Solicitor “severely reprimanded” for misconduct while trying to correct 15-year-old error


SRA: Sanction appropriate in the circumstances

A solicitor has been “severely reprimanded” by the Solicitors Regulation Authority (SRA) after he compounded an error made by his firm 15 years previously when it failed to follow instructions over a property transfer.

It is not a sanction that is seen any more – rebukes are now handed out instead – but the SRA said it was available when the events took place a decade ago.

The SRA has published a regulatory settlement agreement with Paul Kininmonth, senior partner of Wakefield firm Catteralls, that means he will not be referred to a disciplinary tribunal.

According to the agreement, in 1991 Catteralls was instructed to transfer properties to Ms X and Mr Y, in line with the will of Ms X’s brother. However, Catteralls failed to do this and the properties remained in the joint names of Ms X and her brother.

Although he was at the firm at the time, the agreement did not state whether Mr Kininmonth carried out the work.

Some 15 years later, Ms X instructed Catteralls to act for her in arranging a charge over her properties to secure a bank loan to Mr Y. Catteralls acted for Ms X, Mr Y and the bank.

With Mr Kininmonth on holiday, a locum solicitor carried out the work but did not provide all the required advice to Ms X about the risks and consequences of signing the charge.

When Mr Kinimonth returned, the locum gave him an undated charge deed which had been signed by Ms X and Mr Y and witnessed by the locum, and a certificate of execution which the locum had signed.

The certificate confirmed to the bank that the locum had independently advised Ms X of the risks involved, that she understood the nature and consequences of the charge, and that she entered into it willingly.

Mr Kininmonth completed the transaction and only when the bank instructed him to register the charge did he discover that the locum had not established the properties’ ownership, which were still in the names of Ms X and her brother.

Nearly two years later, Mr Kininmonth asked Ms X and Mr Y to sign a transfer of the properties into their joint names, which they did.
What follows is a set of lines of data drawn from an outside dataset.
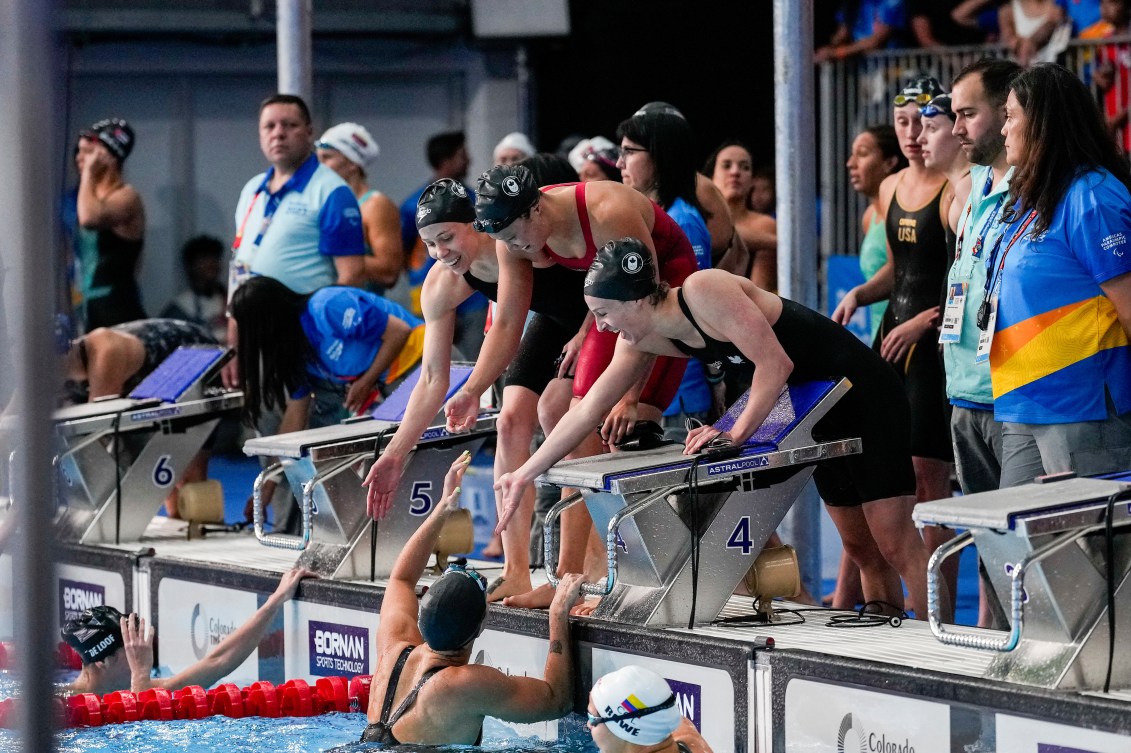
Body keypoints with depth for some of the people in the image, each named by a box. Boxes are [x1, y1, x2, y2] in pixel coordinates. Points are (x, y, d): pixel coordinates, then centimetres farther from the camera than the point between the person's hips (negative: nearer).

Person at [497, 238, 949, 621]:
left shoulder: (704, 290, -25)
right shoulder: (642, 341, 1)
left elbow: (775, 363, -27)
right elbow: (589, 408, 4)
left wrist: (737, 434, -23)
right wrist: (526, 473, 2)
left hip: (861, 389, -9)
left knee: (894, 541, -11)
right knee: (858, 546, 9)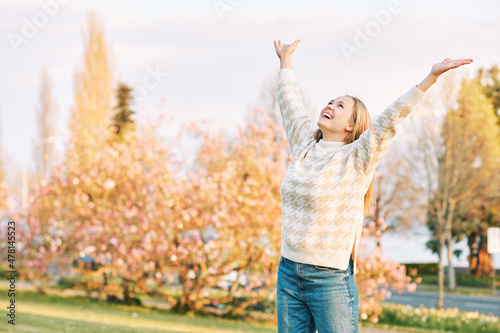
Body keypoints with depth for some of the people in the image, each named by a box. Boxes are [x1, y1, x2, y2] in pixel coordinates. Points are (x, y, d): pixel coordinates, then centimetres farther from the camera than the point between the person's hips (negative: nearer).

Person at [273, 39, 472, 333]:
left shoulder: (356, 159, -6)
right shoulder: (305, 145, 8)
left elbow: (390, 119, -16)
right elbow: (290, 101, 21)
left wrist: (431, 78, -24)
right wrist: (285, 60, 34)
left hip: (331, 278, -5)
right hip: (289, 272, 5)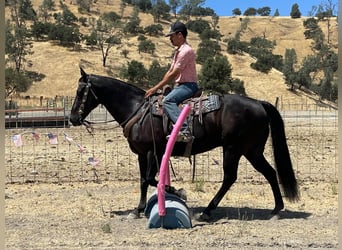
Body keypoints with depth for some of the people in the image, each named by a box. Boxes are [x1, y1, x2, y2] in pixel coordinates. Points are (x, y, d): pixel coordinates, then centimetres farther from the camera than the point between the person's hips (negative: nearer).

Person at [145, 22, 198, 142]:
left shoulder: (186, 50, -16)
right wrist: (157, 88, 9)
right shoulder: (179, 51, 18)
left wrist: (155, 88, -16)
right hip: (180, 85, 11)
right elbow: (169, 72, 18)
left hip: (188, 85, -11)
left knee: (167, 100, -30)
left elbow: (173, 74, -19)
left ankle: (184, 130, -39)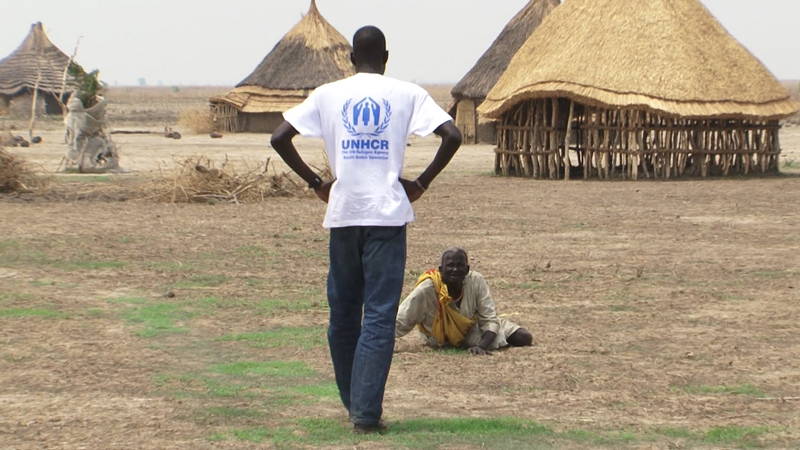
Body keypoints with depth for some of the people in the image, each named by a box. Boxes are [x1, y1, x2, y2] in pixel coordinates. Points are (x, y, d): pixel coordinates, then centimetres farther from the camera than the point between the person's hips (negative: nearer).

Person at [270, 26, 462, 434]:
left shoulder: (327, 95, 6)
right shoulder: (407, 94, 2)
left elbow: (280, 138, 2)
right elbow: (451, 136, -7)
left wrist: (315, 182, 10)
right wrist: (422, 182, 2)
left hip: (343, 214, 2)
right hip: (388, 215, -2)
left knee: (343, 312, 14)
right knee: (379, 316, -2)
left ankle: (353, 401, 24)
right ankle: (366, 411, -9)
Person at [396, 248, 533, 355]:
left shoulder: (476, 281, -27)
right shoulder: (427, 290, -34)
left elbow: (490, 320, -22)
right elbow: (399, 323, -32)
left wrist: (481, 346, -39)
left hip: (474, 330, 3)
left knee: (524, 338, -5)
He re-dated the charge signed by Ms X and Mr Y in 2006. He did not obtain authority to do this, nor did he advise them each to obtain independent legal advice. He also failed to tell Ms X about the potential adverse consequences for her of the transaction

As part of the agreement, Mr Kininmonth admitted that he compromised his independence and his duty to act in the best interests of each client by not advising Ms X, Mr Y or the bank that they each had a potential negligence claim against his firm, that the firm could no longer act in the matter due to an own interest conflict, and that each client should take independent legal advice.

That meant he also acted in a conflict of interest, because it was in Ms X’s interest for the charge to remain unregistered, in Mr Y’s interest to argue his debt was unsecured, and in the bank’s interest for Mr Y’s debt to be secured against the properties.

The SRA said the agreement was an appropriate outcomes given Mr Kininmonth’s co-operation with its investigation, his previously unblemished regulatory history and the time that had elapsed since the misconduct occurred.

Further, the solicitor presented “significant personal mitigation”, including the impact on his health.

It added: “The conduct occurred between August 2006 and June 2008, so it is appropriate to agree an outcome which the SRA or its predecessor body could have imposed at that time.”

The reprimand was a severe one because Mr Kinimonth’s conduct had caused Ms X “serious distress” and to incur legal costs, some of which she has been unable to recover.